Ronddwalen in een stad die je nog niet kent, maar waar je al wel thuishoort.
.

.
Liever luisteren? Klik op de knop onderaan de tekst. Let op, het laatste stuk ontbreekt!
.
Daar sta ik dan. Het rolluik zit dicht. Pasveer is er niet. Waar moet ik nu mijn prints laten afdrukken? Het is inspiratiemateriaal voor het schilderen. Ik ga op de stoeprand zitten in de schaduw en eet kersen die ik net heb gekocht op de markt. De pitten spuug ik zo ver mogelijk de straat op. Tot de buurvrouw langs komt lopen. Dan stop ik de kersenpit netjes terug in het bakje en sta op. “Goedemorgen, kunt u mij helpen?” Ik vraag haar of ze iets van de drukker weet. Zijn ze op vakantie? Ja, zegt ze. In de Singelstraat zit ook een drukker. Heel vroeger kwam ze daar. Ik fiets erheen maar ze hebben nu pauze. Ik moet nog anderhalf uur wachten. Verdorie, dat is best lang. Maar dan bedenk ik me dat dit een mooie gelegenheid is om weer eens rond te dwalen.

• Taak:
Typ uit de oefentekst letterlijk over van "Daar sta ik" tot en met "rond te dwalen.".

• Uitgelichte regels:
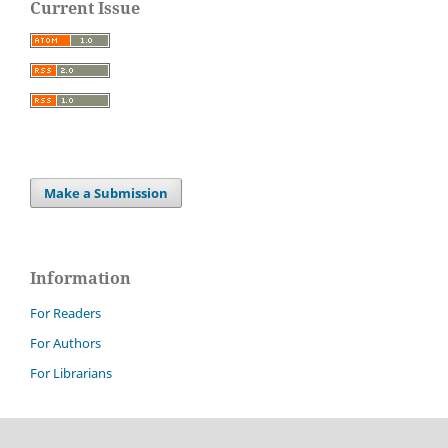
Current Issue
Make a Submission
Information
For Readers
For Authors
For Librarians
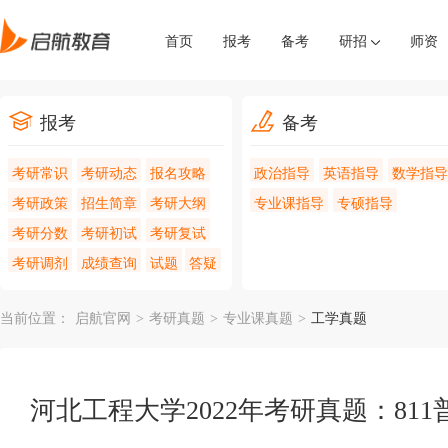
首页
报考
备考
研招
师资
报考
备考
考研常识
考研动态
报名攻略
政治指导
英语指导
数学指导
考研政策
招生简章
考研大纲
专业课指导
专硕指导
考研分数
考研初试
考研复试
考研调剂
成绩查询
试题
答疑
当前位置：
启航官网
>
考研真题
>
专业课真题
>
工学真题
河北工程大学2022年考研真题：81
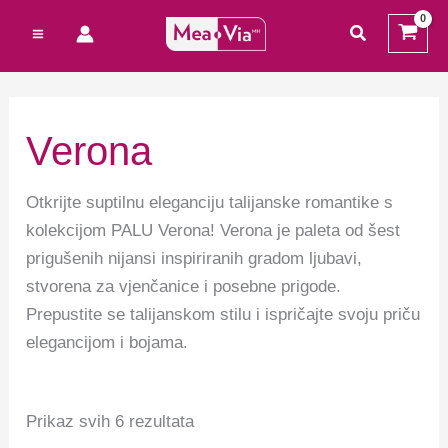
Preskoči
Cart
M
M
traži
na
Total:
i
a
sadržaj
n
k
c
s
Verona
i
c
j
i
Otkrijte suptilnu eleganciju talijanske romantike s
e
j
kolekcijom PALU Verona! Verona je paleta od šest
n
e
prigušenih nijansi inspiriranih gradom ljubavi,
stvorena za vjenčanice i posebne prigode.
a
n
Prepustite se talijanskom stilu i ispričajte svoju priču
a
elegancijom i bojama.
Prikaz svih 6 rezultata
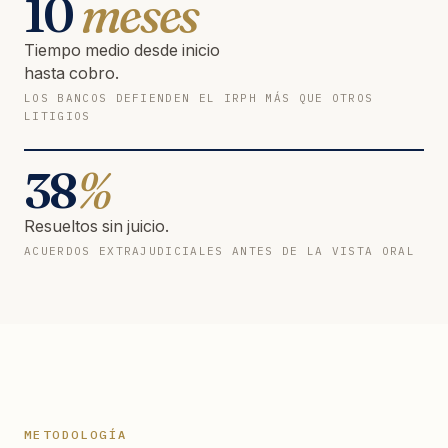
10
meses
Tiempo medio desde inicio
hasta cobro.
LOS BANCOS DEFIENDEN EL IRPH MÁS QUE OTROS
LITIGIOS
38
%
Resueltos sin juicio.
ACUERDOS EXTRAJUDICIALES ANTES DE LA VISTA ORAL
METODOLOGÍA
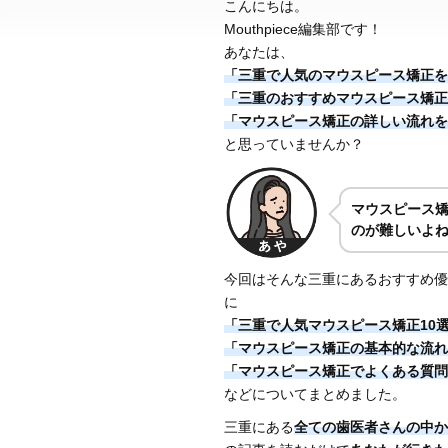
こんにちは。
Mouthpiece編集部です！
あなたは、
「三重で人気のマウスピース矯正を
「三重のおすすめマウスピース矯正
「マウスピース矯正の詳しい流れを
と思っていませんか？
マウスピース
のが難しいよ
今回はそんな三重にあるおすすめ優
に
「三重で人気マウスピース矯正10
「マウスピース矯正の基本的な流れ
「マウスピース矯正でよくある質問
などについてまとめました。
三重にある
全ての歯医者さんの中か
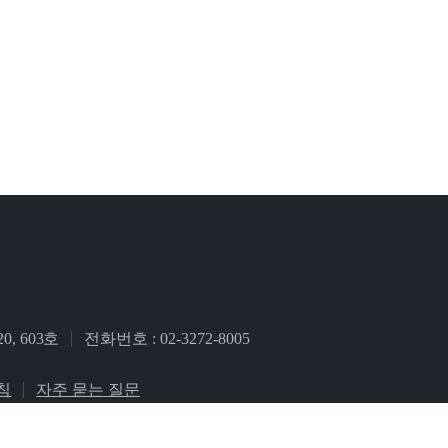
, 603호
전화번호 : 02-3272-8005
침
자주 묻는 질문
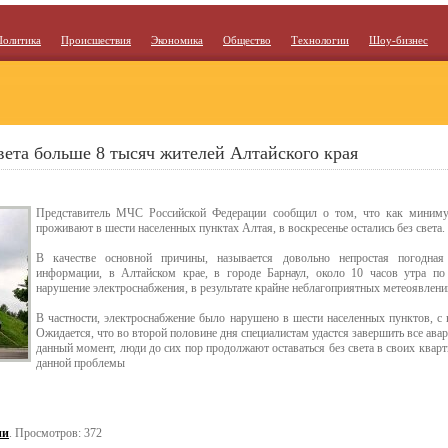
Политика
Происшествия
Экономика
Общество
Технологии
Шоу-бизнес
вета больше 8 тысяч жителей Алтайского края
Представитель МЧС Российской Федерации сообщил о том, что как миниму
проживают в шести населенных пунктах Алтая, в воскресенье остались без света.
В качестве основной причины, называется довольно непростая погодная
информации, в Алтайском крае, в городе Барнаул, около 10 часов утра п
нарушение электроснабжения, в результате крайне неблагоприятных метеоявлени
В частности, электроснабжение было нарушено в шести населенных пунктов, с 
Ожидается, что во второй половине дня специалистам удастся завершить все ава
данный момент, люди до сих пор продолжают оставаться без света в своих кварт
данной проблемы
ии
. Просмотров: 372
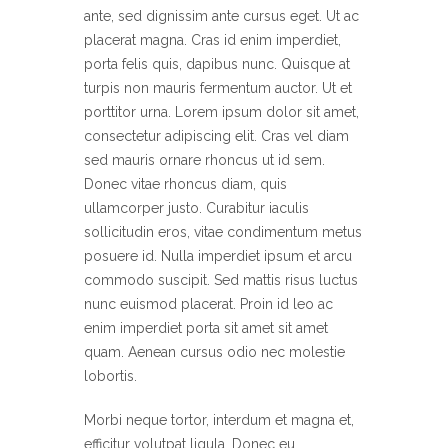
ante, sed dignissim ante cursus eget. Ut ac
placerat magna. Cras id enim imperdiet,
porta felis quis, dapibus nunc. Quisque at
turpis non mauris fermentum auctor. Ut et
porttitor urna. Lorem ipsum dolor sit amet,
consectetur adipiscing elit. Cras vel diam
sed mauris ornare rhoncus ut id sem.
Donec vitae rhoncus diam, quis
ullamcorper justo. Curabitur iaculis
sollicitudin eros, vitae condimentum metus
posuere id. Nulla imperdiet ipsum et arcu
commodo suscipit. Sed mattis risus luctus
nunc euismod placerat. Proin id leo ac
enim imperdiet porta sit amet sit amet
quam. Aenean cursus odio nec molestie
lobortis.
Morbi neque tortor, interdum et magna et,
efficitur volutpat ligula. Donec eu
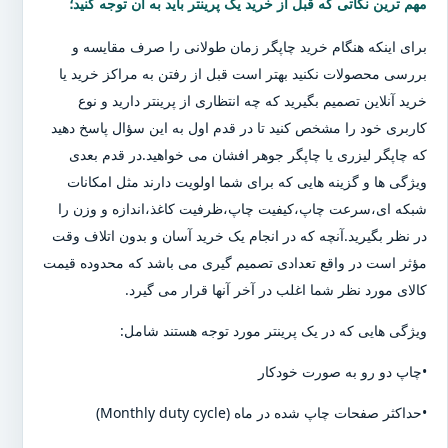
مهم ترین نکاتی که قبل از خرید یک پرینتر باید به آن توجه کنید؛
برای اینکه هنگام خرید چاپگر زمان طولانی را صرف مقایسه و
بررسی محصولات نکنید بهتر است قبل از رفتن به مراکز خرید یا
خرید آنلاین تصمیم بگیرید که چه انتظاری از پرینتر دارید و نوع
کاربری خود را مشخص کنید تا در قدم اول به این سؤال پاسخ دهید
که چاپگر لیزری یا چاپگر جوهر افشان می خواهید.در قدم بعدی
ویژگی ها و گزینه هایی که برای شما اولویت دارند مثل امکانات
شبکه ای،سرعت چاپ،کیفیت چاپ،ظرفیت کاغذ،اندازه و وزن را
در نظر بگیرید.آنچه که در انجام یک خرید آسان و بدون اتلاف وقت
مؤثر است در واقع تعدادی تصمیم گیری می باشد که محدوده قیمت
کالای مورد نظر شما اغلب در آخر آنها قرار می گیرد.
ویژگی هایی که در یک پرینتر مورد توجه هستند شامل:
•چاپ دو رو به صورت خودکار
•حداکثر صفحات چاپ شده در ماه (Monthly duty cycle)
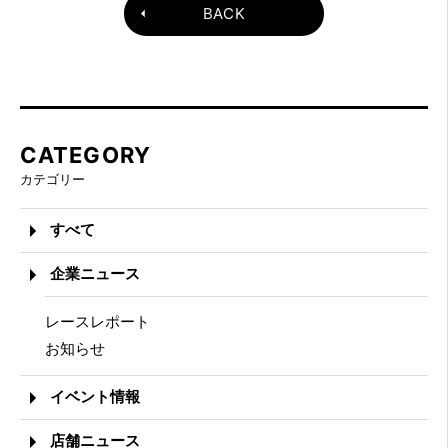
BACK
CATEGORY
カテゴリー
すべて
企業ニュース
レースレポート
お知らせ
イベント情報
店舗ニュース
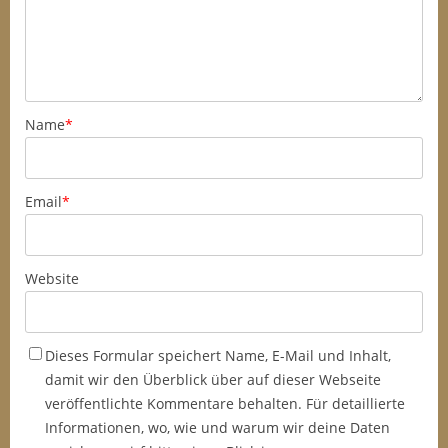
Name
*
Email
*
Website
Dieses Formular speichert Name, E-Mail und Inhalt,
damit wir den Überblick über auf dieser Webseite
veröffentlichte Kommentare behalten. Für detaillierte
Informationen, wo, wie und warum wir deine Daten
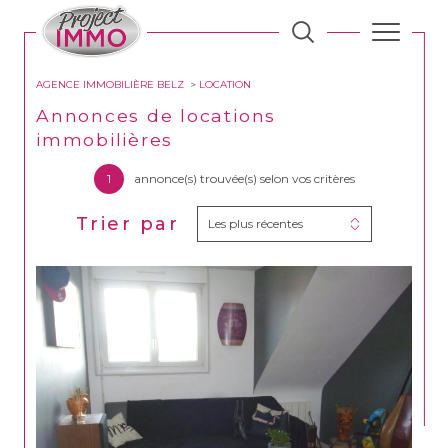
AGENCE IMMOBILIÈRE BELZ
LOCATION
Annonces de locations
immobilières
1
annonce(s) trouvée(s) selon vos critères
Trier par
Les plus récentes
* * *
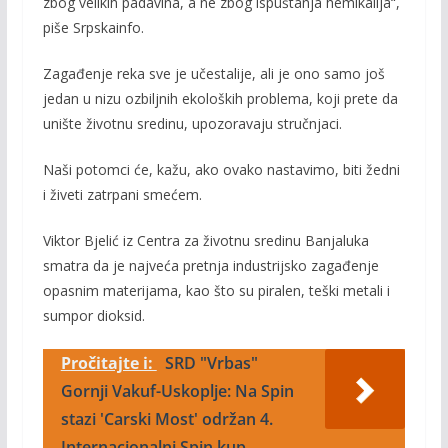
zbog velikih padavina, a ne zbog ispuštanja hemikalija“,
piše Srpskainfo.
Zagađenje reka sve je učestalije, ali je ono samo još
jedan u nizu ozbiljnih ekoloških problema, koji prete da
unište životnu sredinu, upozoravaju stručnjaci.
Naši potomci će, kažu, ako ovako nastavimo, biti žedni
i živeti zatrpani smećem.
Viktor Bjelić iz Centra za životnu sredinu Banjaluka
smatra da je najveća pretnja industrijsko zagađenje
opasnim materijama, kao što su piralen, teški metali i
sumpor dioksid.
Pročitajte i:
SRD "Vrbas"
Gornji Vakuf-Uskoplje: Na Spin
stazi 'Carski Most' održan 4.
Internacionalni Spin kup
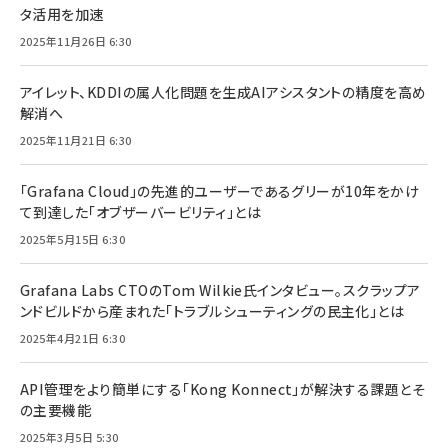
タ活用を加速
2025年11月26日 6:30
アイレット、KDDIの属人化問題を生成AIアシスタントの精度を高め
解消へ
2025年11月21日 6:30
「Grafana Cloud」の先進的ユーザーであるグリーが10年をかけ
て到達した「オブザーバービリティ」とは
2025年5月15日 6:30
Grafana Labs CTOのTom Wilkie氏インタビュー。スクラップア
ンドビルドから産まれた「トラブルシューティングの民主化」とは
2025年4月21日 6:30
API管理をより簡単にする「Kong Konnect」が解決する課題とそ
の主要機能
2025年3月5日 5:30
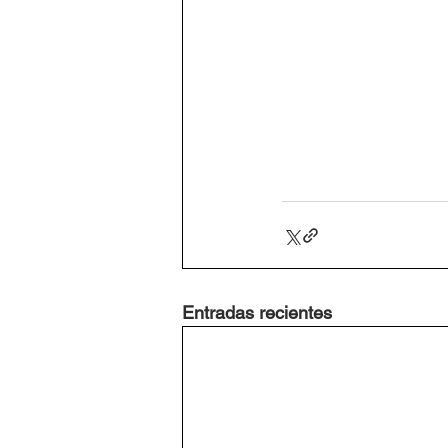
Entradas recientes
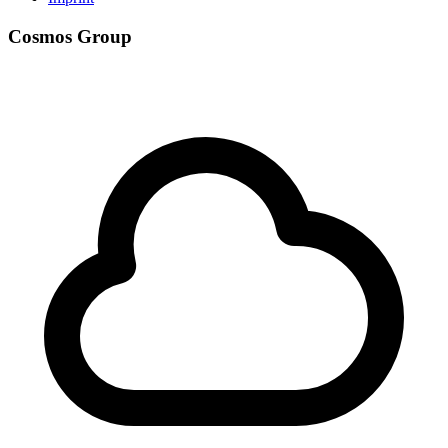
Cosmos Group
...
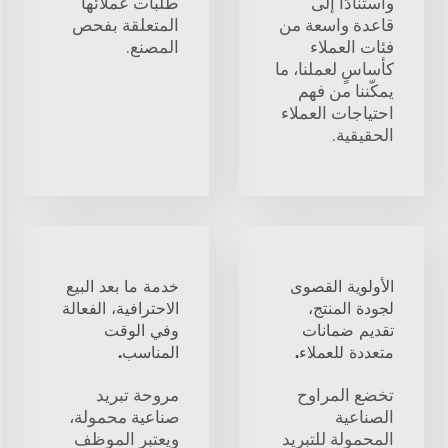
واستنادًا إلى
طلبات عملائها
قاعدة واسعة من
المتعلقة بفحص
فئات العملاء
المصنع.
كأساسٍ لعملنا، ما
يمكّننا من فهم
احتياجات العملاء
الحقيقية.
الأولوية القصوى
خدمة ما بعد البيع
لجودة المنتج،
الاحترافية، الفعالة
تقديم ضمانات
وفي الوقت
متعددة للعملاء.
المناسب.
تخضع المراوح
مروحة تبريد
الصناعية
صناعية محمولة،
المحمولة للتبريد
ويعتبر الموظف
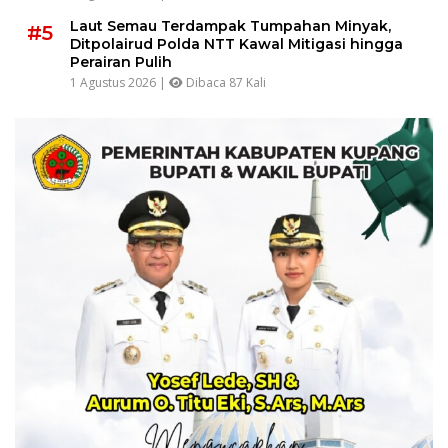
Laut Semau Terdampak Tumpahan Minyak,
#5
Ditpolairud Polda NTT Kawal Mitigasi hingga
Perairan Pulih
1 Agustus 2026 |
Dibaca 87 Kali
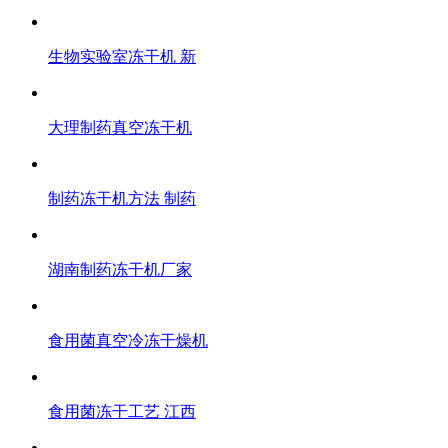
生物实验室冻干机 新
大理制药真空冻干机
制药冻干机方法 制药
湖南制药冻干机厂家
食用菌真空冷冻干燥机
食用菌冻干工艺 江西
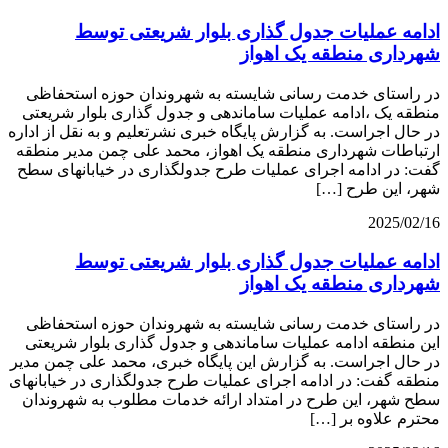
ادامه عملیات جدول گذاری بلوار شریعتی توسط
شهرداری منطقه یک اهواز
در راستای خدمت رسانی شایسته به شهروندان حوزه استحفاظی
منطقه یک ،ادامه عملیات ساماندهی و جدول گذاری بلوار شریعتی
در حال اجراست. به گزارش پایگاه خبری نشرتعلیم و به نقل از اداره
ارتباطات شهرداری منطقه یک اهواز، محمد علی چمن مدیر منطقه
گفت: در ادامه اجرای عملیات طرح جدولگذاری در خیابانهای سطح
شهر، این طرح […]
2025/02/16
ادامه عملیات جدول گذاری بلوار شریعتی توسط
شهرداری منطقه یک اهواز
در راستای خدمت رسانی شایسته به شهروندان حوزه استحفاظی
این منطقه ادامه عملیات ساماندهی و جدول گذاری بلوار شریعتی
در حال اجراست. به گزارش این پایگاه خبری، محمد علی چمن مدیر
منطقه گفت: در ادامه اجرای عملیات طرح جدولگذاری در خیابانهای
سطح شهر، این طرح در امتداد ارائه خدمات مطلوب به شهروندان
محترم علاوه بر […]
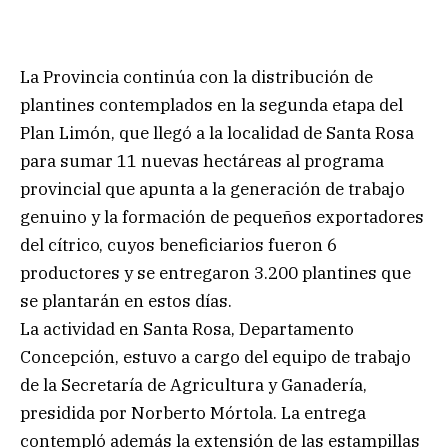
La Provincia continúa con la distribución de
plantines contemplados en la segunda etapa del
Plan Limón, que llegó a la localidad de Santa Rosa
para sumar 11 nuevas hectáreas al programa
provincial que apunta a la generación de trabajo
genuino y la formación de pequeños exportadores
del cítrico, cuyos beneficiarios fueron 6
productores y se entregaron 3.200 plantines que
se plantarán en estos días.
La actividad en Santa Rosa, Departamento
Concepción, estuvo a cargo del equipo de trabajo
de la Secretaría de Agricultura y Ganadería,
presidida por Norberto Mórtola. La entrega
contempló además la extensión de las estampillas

• Resultaat:
Daar sta ik dan. Het rolluik zit dicht. Pasveer is er niet. Waar moet ik nu mijn prints laten afdrukken? Het is inspiratiemateriaal voor het schilderen. Ik ga op de stoeprand zitten in de schaduw en eet kersen die ik net heb gekocht op de markt. De pitten spuug ik zo ver mogelijk de straat op. Tot de buurvrouw langs komt lopen. Dan stop ik de kersenpit netjes terug in het bakje en sta op. “Goedemorgen, kunt u mij helpen?” Ik vraag haar of ze iets van de drukker weet. Zijn ze op vakantie? Ja, zegt ze. In de Singelstraat zit ook een drukker. Heel vroeger kwam ze daar. Ik fiets erheen maar ze hebben nu pauze. Ik moet nog anderhalf uur wachten. Verdorie, dat is best lang. Maar dan bedenk ik me dat dit een mooie gelegenheid is om weer eens rond te dwalen.